● **Work instructions**
Print every line from the start of the data, and when you reach the line with "15: (211, 48)", include it and stop. Pictures are not part of the copy.

──────── Supplied records

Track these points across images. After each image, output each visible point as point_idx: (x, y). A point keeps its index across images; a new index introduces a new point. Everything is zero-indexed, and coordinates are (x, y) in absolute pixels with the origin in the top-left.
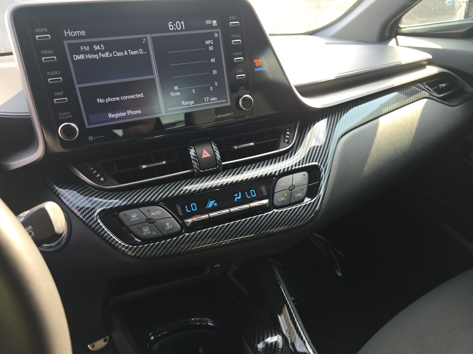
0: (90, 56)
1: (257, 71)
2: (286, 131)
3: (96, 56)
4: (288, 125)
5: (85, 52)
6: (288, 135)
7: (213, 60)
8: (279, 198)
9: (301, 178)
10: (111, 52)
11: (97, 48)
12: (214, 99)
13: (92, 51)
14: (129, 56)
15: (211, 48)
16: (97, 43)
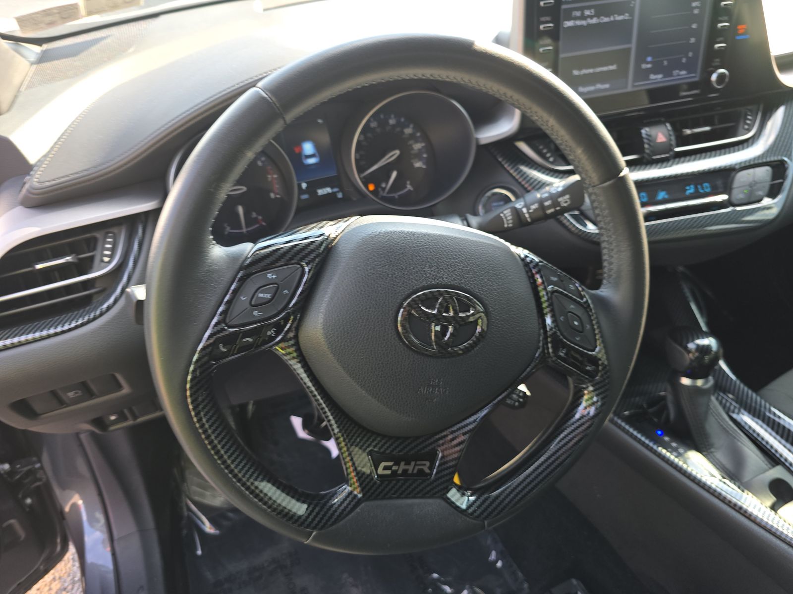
0: (579, 23)
1: (739, 40)
2: (746, 115)
3: (584, 23)
4: (749, 107)
5: (576, 18)
6: (749, 120)
7: (694, 26)
8: (738, 194)
9: (763, 173)
10: (598, 17)
11: (587, 13)
12: (684, 72)
13: (583, 17)
14: (615, 22)
15: (696, 11)
16: (589, 8)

────────────────

● **Task output**
Track these points across images. After each image, output each visible point as point_idx: (x, y). A point keeps its index across images; a new index introduces a new point. Everything is zero-indexed, and coordinates are (x, y) in absolute pixels with the origin in the top-left.
0: (90, 56)
1: (257, 71)
2: (286, 131)
3: (96, 56)
4: (288, 125)
5: (85, 52)
6: (288, 135)
7: (213, 60)
8: (279, 198)
9: (301, 178)
10: (111, 52)
11: (97, 48)
12: (214, 99)
13: (92, 51)
14: (129, 56)
15: (211, 48)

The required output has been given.